Purpose of the Study:

  • To review and compile freely accessible R and Python tools for exploratory data analysis and visualization of omics data.
  • To guide researchers, particularly beginners, in developing skills for analyzing and visualizing complex biological datasets.
  • To promote the use of R and Python for robust and reproducible chemometric analysis in omics research.

Main Methods:

  • Compilation of existing, freely available R and Python libraries for data analysis and visualization.
  • Inclusion of methods for descriptive statistics, hypothesis testing, and various plot types (e.g., box plots, volcano plots, heat maps).
  • Guidance on unsupervised and supervised dimensionality reduction techniques and hierarchical clustering (dendrograms).

Main Results:

  • A curated selection of R and Python tools for essential omics data exploration tasks is presented.
* * * * * * * * *
• Tasks for this exercise
- A) Copy the passage of the omics tools summary from "Purpose of the" up to and including "hierarchical clustering (dendrograms).".
- B) List the section headings in the omics tools summary.
- C) Pick up the summary of R and Python tools for omics data after its final sentence and continue writing it.
* * * * * * * * *
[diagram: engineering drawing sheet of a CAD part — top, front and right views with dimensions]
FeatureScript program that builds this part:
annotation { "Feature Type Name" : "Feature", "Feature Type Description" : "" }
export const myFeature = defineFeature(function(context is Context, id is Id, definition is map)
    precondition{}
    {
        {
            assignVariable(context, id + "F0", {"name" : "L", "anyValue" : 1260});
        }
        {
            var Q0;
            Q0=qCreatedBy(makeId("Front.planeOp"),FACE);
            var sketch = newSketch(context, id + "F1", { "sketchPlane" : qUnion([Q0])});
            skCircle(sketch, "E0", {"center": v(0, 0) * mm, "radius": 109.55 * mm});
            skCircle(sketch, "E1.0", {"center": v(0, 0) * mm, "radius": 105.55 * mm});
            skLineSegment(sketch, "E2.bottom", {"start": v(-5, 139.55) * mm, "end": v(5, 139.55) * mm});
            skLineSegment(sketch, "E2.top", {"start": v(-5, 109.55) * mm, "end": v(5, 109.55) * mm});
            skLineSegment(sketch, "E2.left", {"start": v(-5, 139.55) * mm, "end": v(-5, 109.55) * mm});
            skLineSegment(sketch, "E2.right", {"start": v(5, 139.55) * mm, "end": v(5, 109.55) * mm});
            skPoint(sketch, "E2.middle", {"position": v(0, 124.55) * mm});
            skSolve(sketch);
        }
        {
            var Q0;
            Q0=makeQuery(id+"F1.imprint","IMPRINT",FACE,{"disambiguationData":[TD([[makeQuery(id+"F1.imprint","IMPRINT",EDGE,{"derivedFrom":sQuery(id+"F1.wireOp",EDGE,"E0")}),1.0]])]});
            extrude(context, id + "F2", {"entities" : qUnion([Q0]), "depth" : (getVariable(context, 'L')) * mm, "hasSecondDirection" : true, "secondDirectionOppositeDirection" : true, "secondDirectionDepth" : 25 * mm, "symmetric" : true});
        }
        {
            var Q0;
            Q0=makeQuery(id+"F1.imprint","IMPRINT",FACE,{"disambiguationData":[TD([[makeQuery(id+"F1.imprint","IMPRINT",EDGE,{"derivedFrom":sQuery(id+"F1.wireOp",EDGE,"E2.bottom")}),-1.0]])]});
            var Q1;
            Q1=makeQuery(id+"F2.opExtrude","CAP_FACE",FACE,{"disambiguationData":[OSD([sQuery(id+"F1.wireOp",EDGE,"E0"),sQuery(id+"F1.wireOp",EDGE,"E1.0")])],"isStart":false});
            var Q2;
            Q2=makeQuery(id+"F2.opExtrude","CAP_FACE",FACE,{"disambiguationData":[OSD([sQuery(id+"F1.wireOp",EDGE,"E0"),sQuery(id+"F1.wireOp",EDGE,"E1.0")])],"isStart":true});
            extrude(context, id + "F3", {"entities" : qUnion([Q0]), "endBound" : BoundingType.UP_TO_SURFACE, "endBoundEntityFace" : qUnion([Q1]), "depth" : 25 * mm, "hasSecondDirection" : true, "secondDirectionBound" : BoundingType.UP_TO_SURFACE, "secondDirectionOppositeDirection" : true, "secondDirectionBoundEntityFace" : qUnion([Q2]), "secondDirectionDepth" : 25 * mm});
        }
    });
* * * * * * * * *
• Answers by item number
- A)
Purpose of the Study:

  • To review and compile freely accessible R and Python tools for exploratory data analysis and visualization of omics data.
  • To guide researchers, particularly beginners, in developing skills for analyzing and visualizing complex biological datasets.
  • To promote the use of R and Python for robust and reproducible chemometric analysis in omics research.

Main Methods:

  • Compilation of existing, freely available R and Python libraries for data analysis and visualization.
  • Inclusion of methods for descriptive statistics, hypothesis testing, and various plot types (e.g., box plots, volcano plots, heat maps).
  • Guidance on unsupervised and supervised dimensionality reduction techniques and hierarchical clustering (dendrograms).

- B)
Purpose of the Study
Main Methods
Main Results

- C)
  • The review covers preparation of descriptive statistics, annotated box plots, hypothesis testing, volcano plots, lipid maps, and fatty acyl chain plots.
  • Guidance is provided on unsupervised and supervised dimensionality reduction, dendrograms, and heat maps for comprehensive data visualization.

Conclusions:

  • Freely accessible R and Python tools offer robust solutions for analyzing and visualizing omics data.
  • This guide empowers researchers to perform reproducible chemometric analysis and generate publication-ready graphics.
  • The associated GitBook repository provides step-by-step instructions for practical application of these data analysis techniques.